いえ、二代目の方が誰なのかを知らなかったので、いちから自分で作りました。
――アプリの開発をする際に、苦労したことなどはありますか?
プログラミング自体は授業で学んでいたのですが、アプリの作り方は全然分からなくて、2年生の夏休みに毎日10時間ほどパソコンに向かっていました。なので、1ヶ月間はコンビニの深夜のバイトとアプリ開発しかしていませんでした。Android版を夏休みの間にだいたい作り終えて、夏休み明けにリリースしました。
――リリース当初の反響はどうでしたか?
Android版を作ったときは、AndroidユーザーのICU生が少なかったのであまり反響がありませんでしたが、その代わりiOS版を作って欲しいという声をそれなりに聞きました。そこからiOS版に着手することになりました。
――最初にAndroid版を作ったのはなぜですか?
自分のスマホがAndroidだったからです。
――今はどちらのバージョンでも使えますか?
Android版はもう使えません。管理も全くしていないので、すでにストアから消えています。指定されたメンテナンスをやらないと公開停止されてしまうんですね。あまりにも中身の設計がごちゃごちゃし過ぎて直すことができないので、手が出せないんですよ。建物に例えると、ドアがどこにあるのか分からなかったり、部屋の切り分け方が分からなかったり、唐突に階段が出てきたりして、そこから増改築するのは不可能という状態でした。今はiOS版だけ残っているのですが、それだけでも相当ユーザーがいます。2019年春学期の3か月のデータだと、1913人が使っています。まともに使っている人数自体は1600人ぐらいだと思いますが、ICU生の半分以上が使っていることになりますね。

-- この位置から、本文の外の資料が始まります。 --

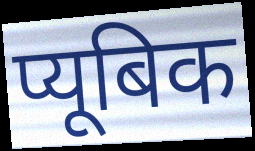
प्यूबिक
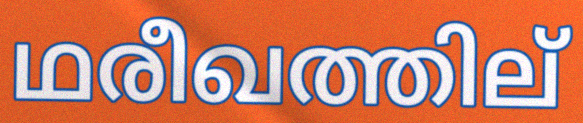
ഥരീഖത്തില്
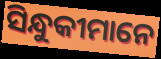
ସିନ୍ଧୁକୀମାନେ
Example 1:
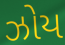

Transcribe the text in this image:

ઝોય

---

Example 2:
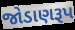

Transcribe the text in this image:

જોડાણરૂપ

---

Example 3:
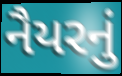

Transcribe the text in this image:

નૈયરનું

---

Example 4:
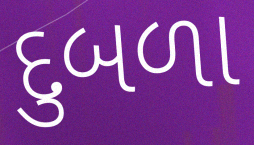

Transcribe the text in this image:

દુબળા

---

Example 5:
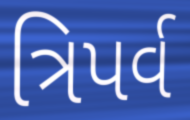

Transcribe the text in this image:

ત્રિપર્વ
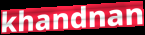
khandnan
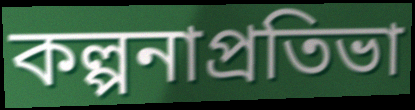
কল্পনাপ্রতিভা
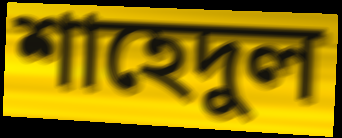
শাহেদুল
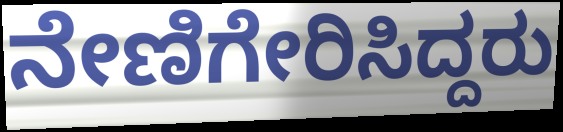
ನೇಣಿಗೇರಿಸಿದ್ದರು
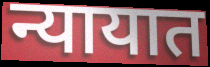
न्यायात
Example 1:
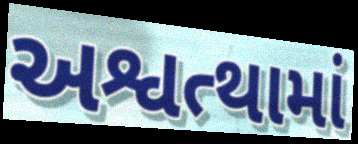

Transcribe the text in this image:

અશ્વત્થામાં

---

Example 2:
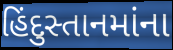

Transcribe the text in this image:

હિંદુસ્તાનમાંના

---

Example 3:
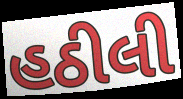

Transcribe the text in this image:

હઠીલી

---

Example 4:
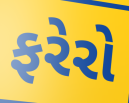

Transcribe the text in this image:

ફરેરો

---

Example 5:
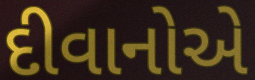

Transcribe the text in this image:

દીવાનોએ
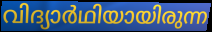
വിദ്യാർഥിയായിരുന്ന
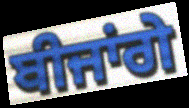
ਬੀਜਾਂਗੇ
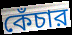
কেঁচার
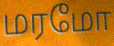
மரமோ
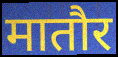
मातौर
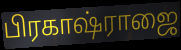
பிரகாஷ்ராஜை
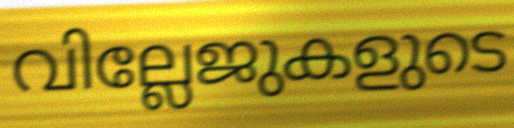
വില്ലേജുകളുടെ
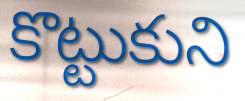
కొట్టుకుని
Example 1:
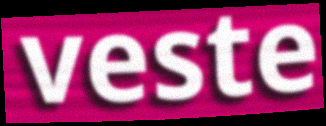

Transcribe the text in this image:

veste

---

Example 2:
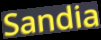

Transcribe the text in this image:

Sandia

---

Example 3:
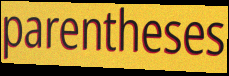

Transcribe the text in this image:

parentheses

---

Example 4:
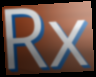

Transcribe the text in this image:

Rx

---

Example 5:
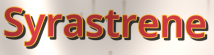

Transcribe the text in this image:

Syrastrene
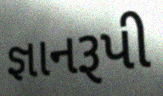
જ્ઞાનરૂપી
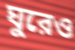
ঘুরেও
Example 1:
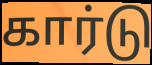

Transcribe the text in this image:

கார்டு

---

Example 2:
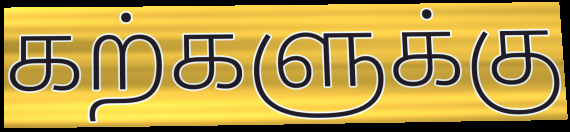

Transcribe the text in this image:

கற்களுக்கு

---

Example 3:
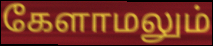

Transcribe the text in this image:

கேளாமலும்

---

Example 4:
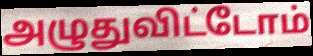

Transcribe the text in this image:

அழுதுவிட்டோம்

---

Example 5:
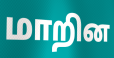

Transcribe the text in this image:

மாறின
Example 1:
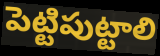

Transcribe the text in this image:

పెట్టిపుట్టాలి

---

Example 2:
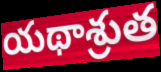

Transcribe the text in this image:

యథాశ్రుత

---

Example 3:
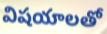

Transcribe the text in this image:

విషయాలతో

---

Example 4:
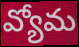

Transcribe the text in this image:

వ్యోమ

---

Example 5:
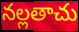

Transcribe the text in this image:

నల్లతాచు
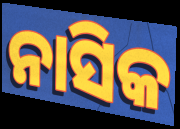
ନାସିକ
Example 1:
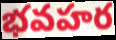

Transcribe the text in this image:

భవహర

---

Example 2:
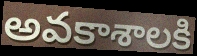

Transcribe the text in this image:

అవకాశాలకి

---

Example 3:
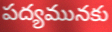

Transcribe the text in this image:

పద్యమునకు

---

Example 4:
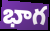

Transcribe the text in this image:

భాగ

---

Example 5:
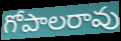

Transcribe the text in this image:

గోపాలరావు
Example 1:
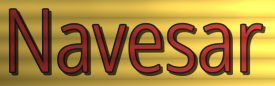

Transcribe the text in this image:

Navesar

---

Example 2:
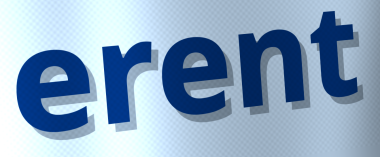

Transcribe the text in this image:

erent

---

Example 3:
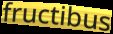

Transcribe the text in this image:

fructibus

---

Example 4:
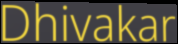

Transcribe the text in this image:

Dhivakar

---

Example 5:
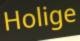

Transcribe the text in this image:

Holige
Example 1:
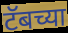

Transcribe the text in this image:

टॅबच्या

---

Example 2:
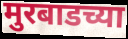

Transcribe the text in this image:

मुरबाडच्या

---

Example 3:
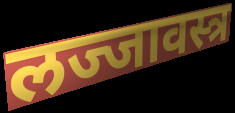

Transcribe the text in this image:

लज्जावस्त्र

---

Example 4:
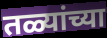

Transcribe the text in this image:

तळ्यांच्या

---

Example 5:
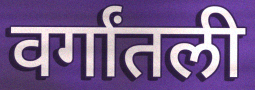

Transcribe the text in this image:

वर्गांतली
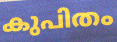
കുപിതം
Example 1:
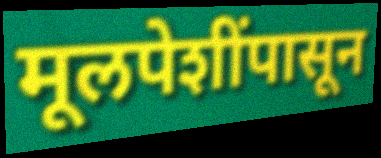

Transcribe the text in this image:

मूलपेशींपासून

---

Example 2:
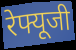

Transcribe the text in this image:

रेफ्यूजी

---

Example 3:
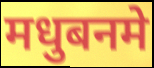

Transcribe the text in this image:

मधुबनमे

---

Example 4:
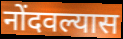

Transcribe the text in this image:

नोंदवल्यास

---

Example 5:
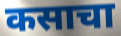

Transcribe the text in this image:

कसाचा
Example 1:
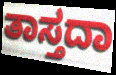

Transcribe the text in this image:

ತಾಸ್ತದಾ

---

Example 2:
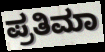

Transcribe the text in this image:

ಪ್ರತಿಮಾ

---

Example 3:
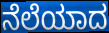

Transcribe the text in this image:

ನೆಲೆಯಾದ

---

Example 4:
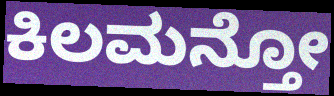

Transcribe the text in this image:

ಕಿಲಮನ್ತೋ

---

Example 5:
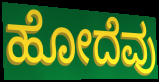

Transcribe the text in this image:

ಹೋದೆವು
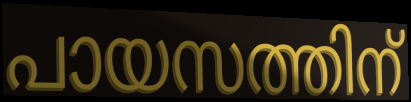
പായസത്തിന്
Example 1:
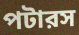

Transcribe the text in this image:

পটারস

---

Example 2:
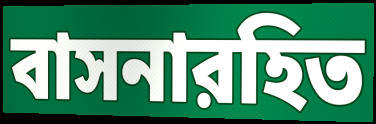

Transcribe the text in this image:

বাসনারহিত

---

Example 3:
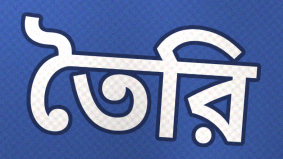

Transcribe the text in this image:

――これからも時間割アプリの開発には関わっていきますか?
ほぼやる気はないです。iOSのバージョンが上がるのに合わせて手直しをしていますが、僕はもうICUを卒業してしまったので、アプリを管理する理由もありません。また、僕が大学院で専攻しているコンピュータサイエンスにおいては、こういったアプリ開発だけをしていてもダメなんです。アプリを作ることは開発の分野であって、研究ではありません。僕の実績の一つにはなりますが、それに割いている時間がありません。
――維持費もかかるでしょうし、手放したくなる気持ちもわかります。
Appleに毎年一万数千円払わないといけません。たまに広告を載せたいという人がいますが、数千円の収益にしかならないのでだいたい赤字になってしまいます。ただ、それは僕があまり営業をしていないということもあります。
――ずばり、アプリ内の広告の効果は感じていますか?
広告はなるべく自然に目に留まるところにあります。メインの時間割の画面ではありませんが、授業の登録をするときに表示されるようになっています。ですが、実際にはあまり広告を載せるモチベーションが湧かないという気持ちも分かります。そんなに目立つところではありませんし、一度授業を登録して時間割の画面をスクリーンショットしてしまったらアプリを開かなくなってしまうということもあります。
――これから広告の効果を増やすためには、どんなことが考えられますか。
まずアプリを日常的に開いてくれることが大事です。そのために、ICU Portalの通知を出したり、学内の情報をまとめて見られたりするといいとは思っています。ニュースでアップデートされるものがあると、みんな見るようになるので、広告がつけやすくなるんですね。
――ICU生に一言お願いします。
誰かに私の時間割アプリを引き継いでほしいと思っています。営業などをして、経費以上に収益を上げられるようになったら、その人のものにして構いません。私は多少指導することは可能ですが、細かいことを教える時間はありません。最低限開発できるスキルを自分で身に着けてきてください。実際に開発する際、アドバイスは可能です。ぜひ声をかけてください。